There are established and well-used processes by which the workforce can provide feedback and challenge to the force leadership which means that their concerns are identified and resolved. The force understands that its workforce is not representative of the wider community, and is taking action to increase representation of people with different backgrounds across the organisation, but it has more to do. Elements of the way that the force treats its workforce are outstanding. The force takes wellbeing seriously and acts positively to identify, understand and respond to the workforce’s wellbeing needs. The majority of the workforce has responded positively and there is good engagement with the wellbeing agenda. However, the force needs to improve some of its other people management activity (most notably individual performance assessment), which is not as effective as it needs to be.

Questions for Legitimacy

1

To what extent does the force treat all of the people it serves with fairness and respect?

Good

The force is good in the way it treats the people it serves with fairness and respect. Leaders demonstrate a commitment to treating people fairly and ethically. Officers and staff are mostly well-trained, understand how to communicate effectively and use their coercive powers fairly. They are aware of unconscious bias and how it can affect their dealings with the public. Use of force monitoring takes place, but recent changes have not yet shown any benefit. The force reviews its stop and search activity in a number of ways, but monitoring remains incomplete pending the routine availability of body-worn video footage. Officers need to demonstrate they understand stop and search grounds and know how to record them properly.

Areas for improvement

  • The force should ensure that all stop and search records have reasonable grounds recorded.

2

How well does the force ensure that its workforce behaves ethically and lawfully?

Requires improvement

Devon and Cornwall Police has areas of good practice in how it ensures its workforce behaves ethically and lawfully, but needs to make improvements in how it deals with complaints and discrimination allegations. Leaders are clear and visible in the promotion of ethical conduct and decision making based upon ethical judgments is evident across the force.

Staff training and force systems mean that the public can make a complaint against the force relatively easily, but more information needs to be made available in public areas of police stations. Workforce awareness of potential discrimination is high, but the force needs to improve the way that it investigates discrimination allegations, the way that it keeps complainants updated and ensure that all relevant referrals are made to the IPCC.

Areas for improvement

  • The force should ensure that all allegations of discrimination are investigated to a consistent and acceptable standard following IPCC guidelines.
  • The force should improve the quality and timeliness of updates to complainants in line with IPCC statutory guidance.

3

To what extent does the force treat its workforce with fairness and respect?

Good

Overall, Devon and Cornwall police is good at treating its workforce with fairness and respect.
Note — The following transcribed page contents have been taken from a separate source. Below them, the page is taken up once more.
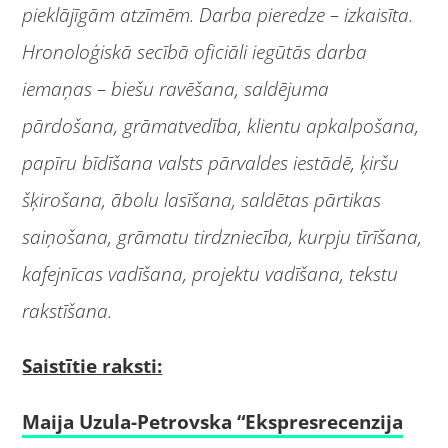
pieklājīgām atzīmēm. Darba pieredze – izkaisīta.
Hronoloģiskā secībā oficiāli iegūtās darba
iemaņas – biešu ravēšana, saldējuma
pārdošana, grāmatvedība, klientu apkalpošana,
papīru bīdīšana valsts pārvaldes iestādē, ķiršu
šķirošana, ābolu lasīšana, saldētas pārtikas
saiņošana, grāmatu tirdzniecība, kurpju tīrīšana,
kafejnīcas vadīšana, projektu vadīšana, tekstu
rakstīšana.
Saistītie raksti:
Maija Uzula-Petrovska “Ekspresrecenzija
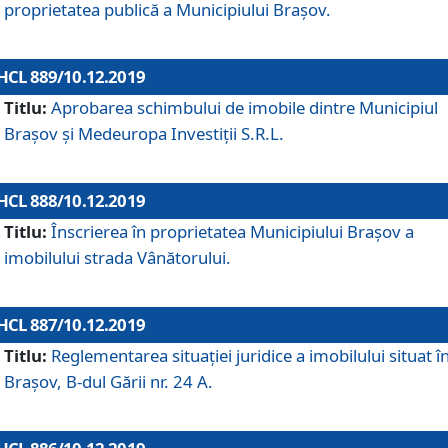
proprietatea publică a Municipiului Brașov.
HCL 889/10.12.2019
Titlu:
Aprobarea schimbului de imobile dintre Municipiul
Brașov și Medeuropa Investiții S.R.L.
HCL 888/10.12.2019
Titlu:
Înscrierea în proprietatea Municipiului Braşov a
imobilului strada Vânătorului.
HCL 887/10.12.2019
Titlu:
Reglementarea situației juridice a imobilului situat î
Brașov, B-dul Gării nr. 24 A.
It has well-functioning feedback and challenge processes between the workforce and senior leaders. The force has resources and activity in place to address disproportionality in recruitment, retention and promotion. Its approach to wellbeing is outstanding. The financial and human investment is significant and well-planned, demonstrating the importance the force attaches to this subject. Wellbeing leadership is evident at all levels, with new approaches to old problems and tangible cultural change in the workplace. However, the force needs to improve some of its other people-management processes, most notably individual performance assessment (PDR), which are not as fair or effective as they need to be.

Areas for improvement

  • The force needs to improve the management of its PDR process to increase its understanding of workforce performance, development and outcomes.